Health information online is breeding a generation of cyberchondriacs - people who needlessly fear the worst diagnosis after surfing the net, say researchers.
You may be a cyberchondriac if …
… you feel worse after Web surfing instead of better
"If research on the Internet helps to make you feel empowered, and engaged in a dialogue with your doctor, it's helpful," DiMatteo says. "But if it makes your heart rate go up, that's potentially problematic.
Or to put it another way: "If you feel more scared and confused after being on the computer for half an hour, that's not good," says Dr. Vicki Rackner, a surgeon and patient advocate.
… your doctor's reassurances don't help
"I don't have a problem with people fishing around on the Internet to see what diseases they might have," Barsky says. "For most people, a doctor's reassurances that they're fine is adequate. I worry about the people for whom that isn't enough, and whose concerns persist and go right back on the Internet."

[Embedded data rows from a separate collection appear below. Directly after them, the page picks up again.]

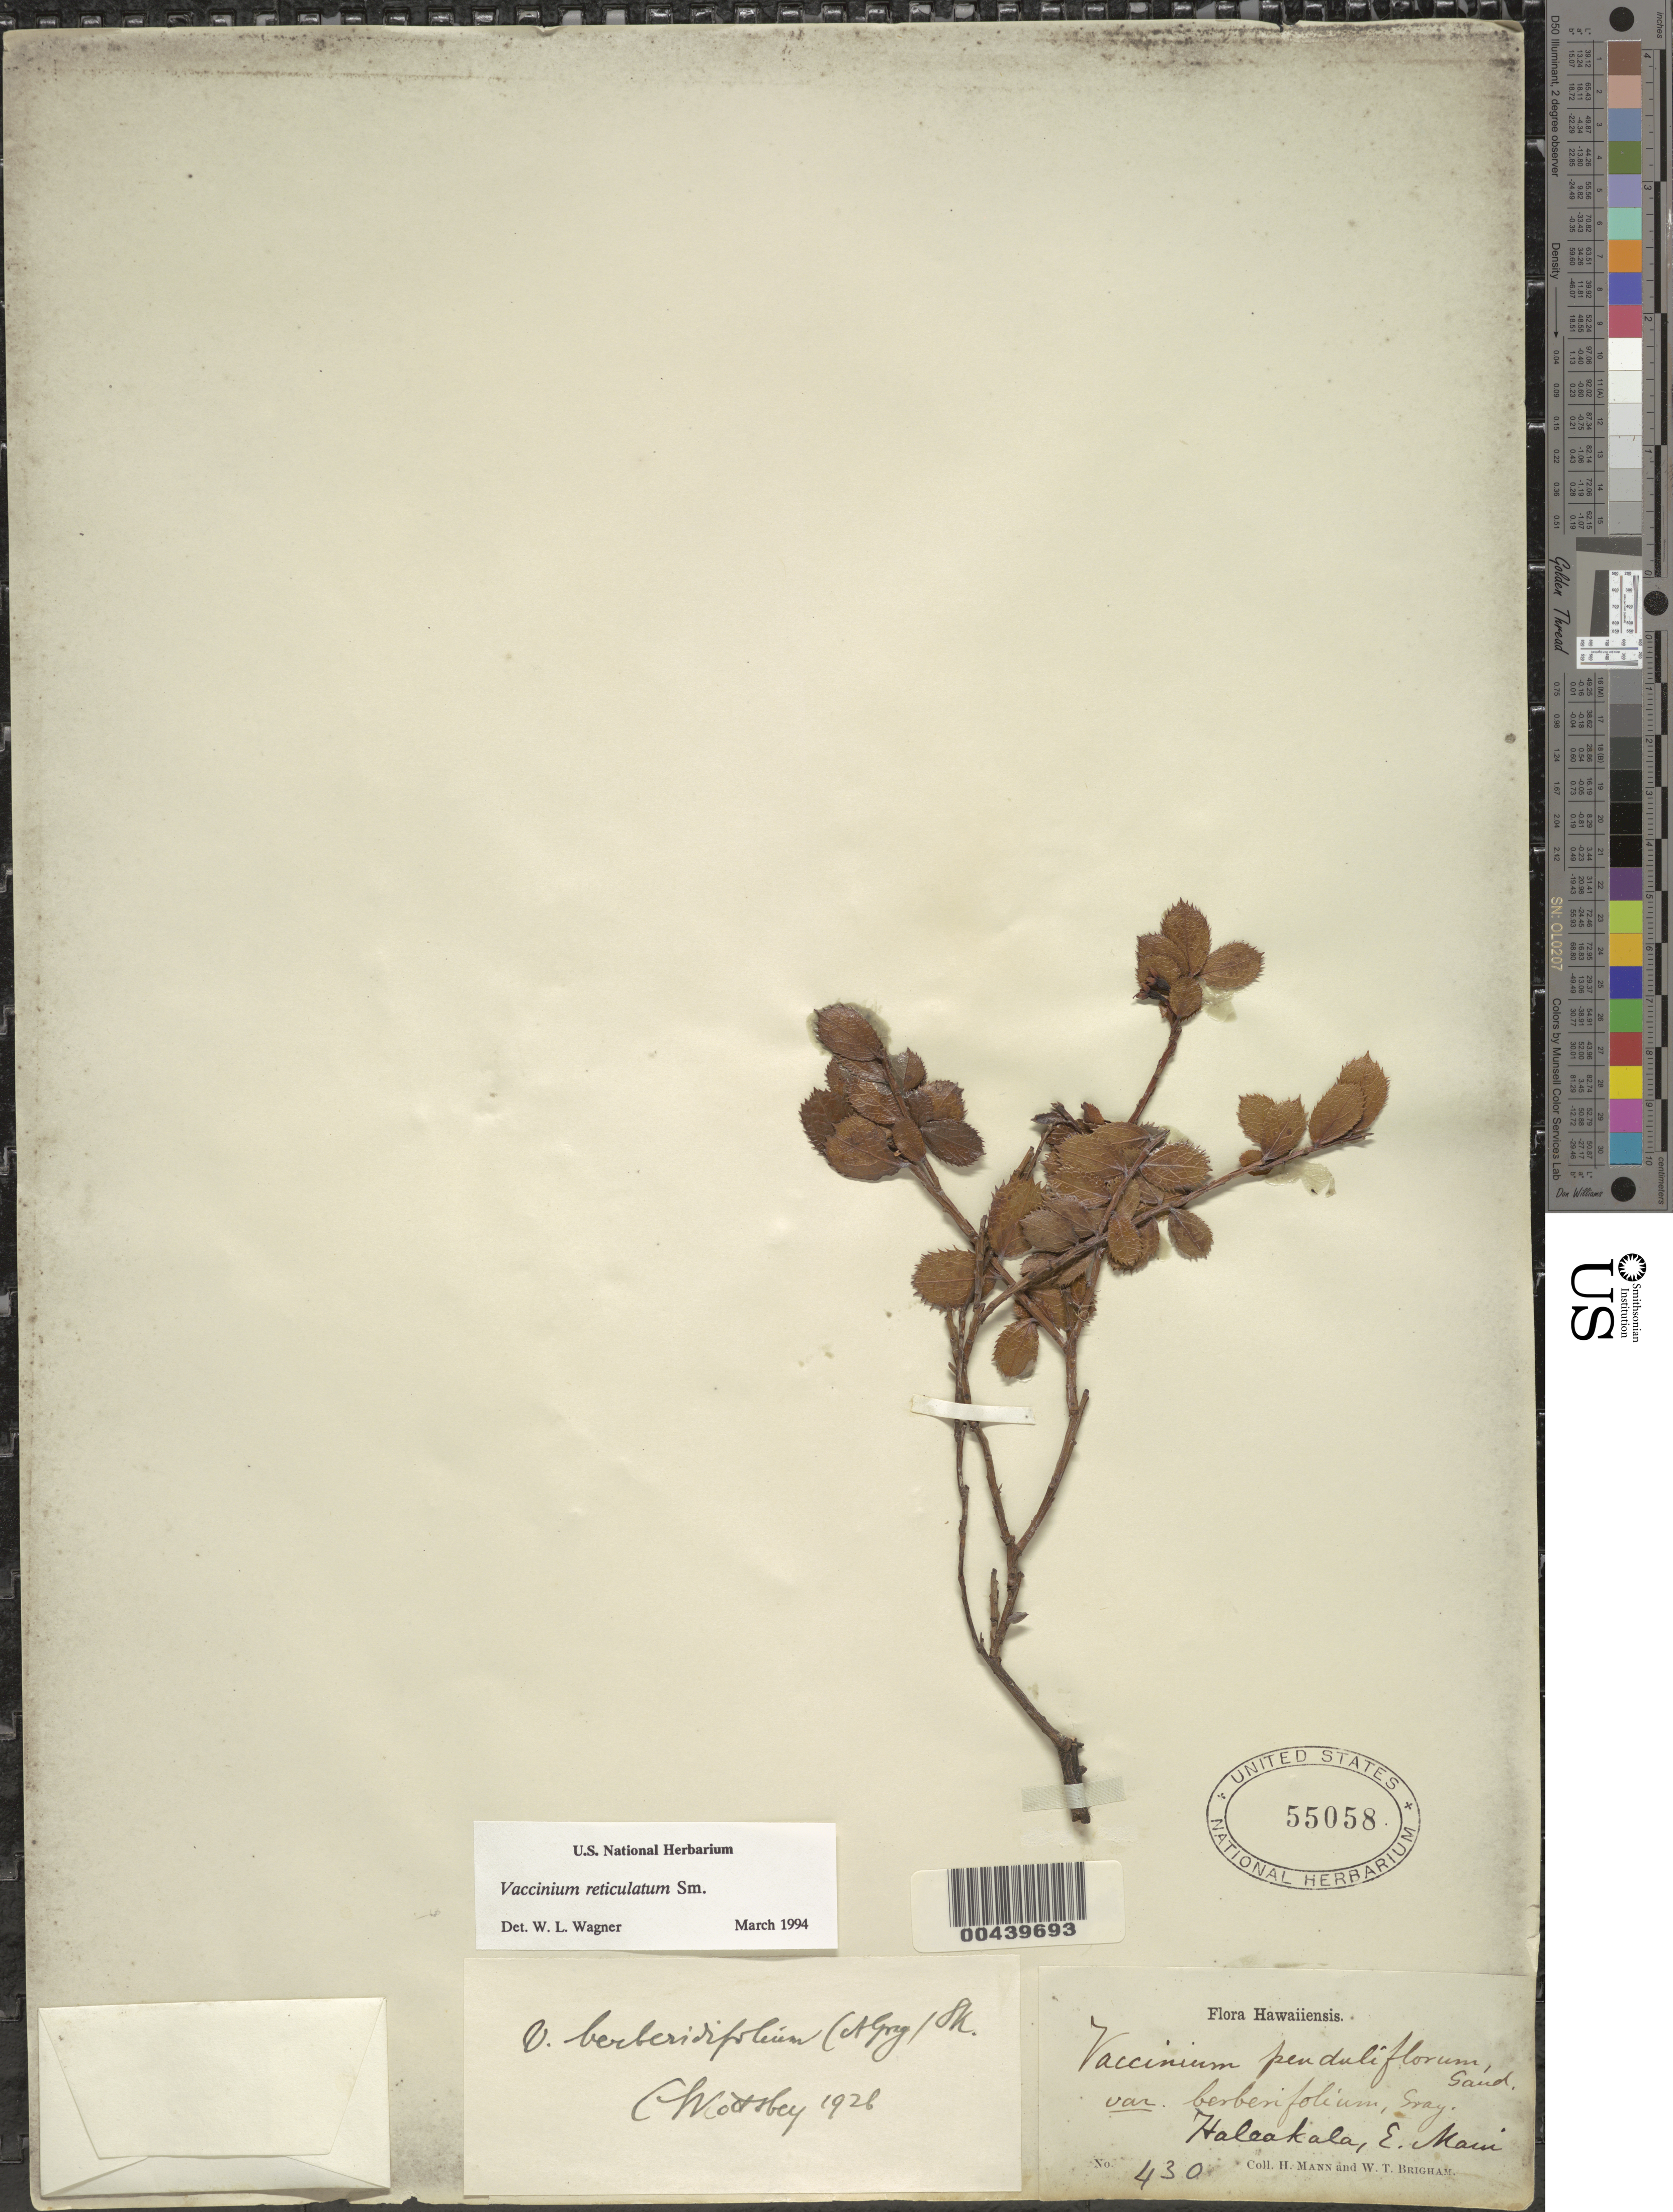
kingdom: Plantae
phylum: Tracheophyta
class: Magnoliopsida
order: Ericales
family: Ericaceae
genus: Vaccinium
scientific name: Vaccinium reticulatum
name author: Sm.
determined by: Wagner, W. L., (BOT), Smithsonian Institution - National Museum of Natural History (UNITED STATES)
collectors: H. Mann & W. T. Brigham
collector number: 430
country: United States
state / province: Hawaii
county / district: Maui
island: Maui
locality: Haleakala, E Maui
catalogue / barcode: US 55058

… you move quickly from suspicion to conviction
If you quickly become convinced your shaking hands are Parkinson's disease, or your sore throat is an immune deficiency, you need to back away, our panel of experts says. Investigate your symptoms if you like, but leave the diagnosing to the doctors.
How to avoid becoming a cyberchondriac
Barsky suggests putting limits on your surfing right from the start.
"Plan in advance what you want to find out, what the question is you're trying to answer, and how much time you're willing to spend on it," he says. "If you find yourself exceeding those limits, you should ratchet it down."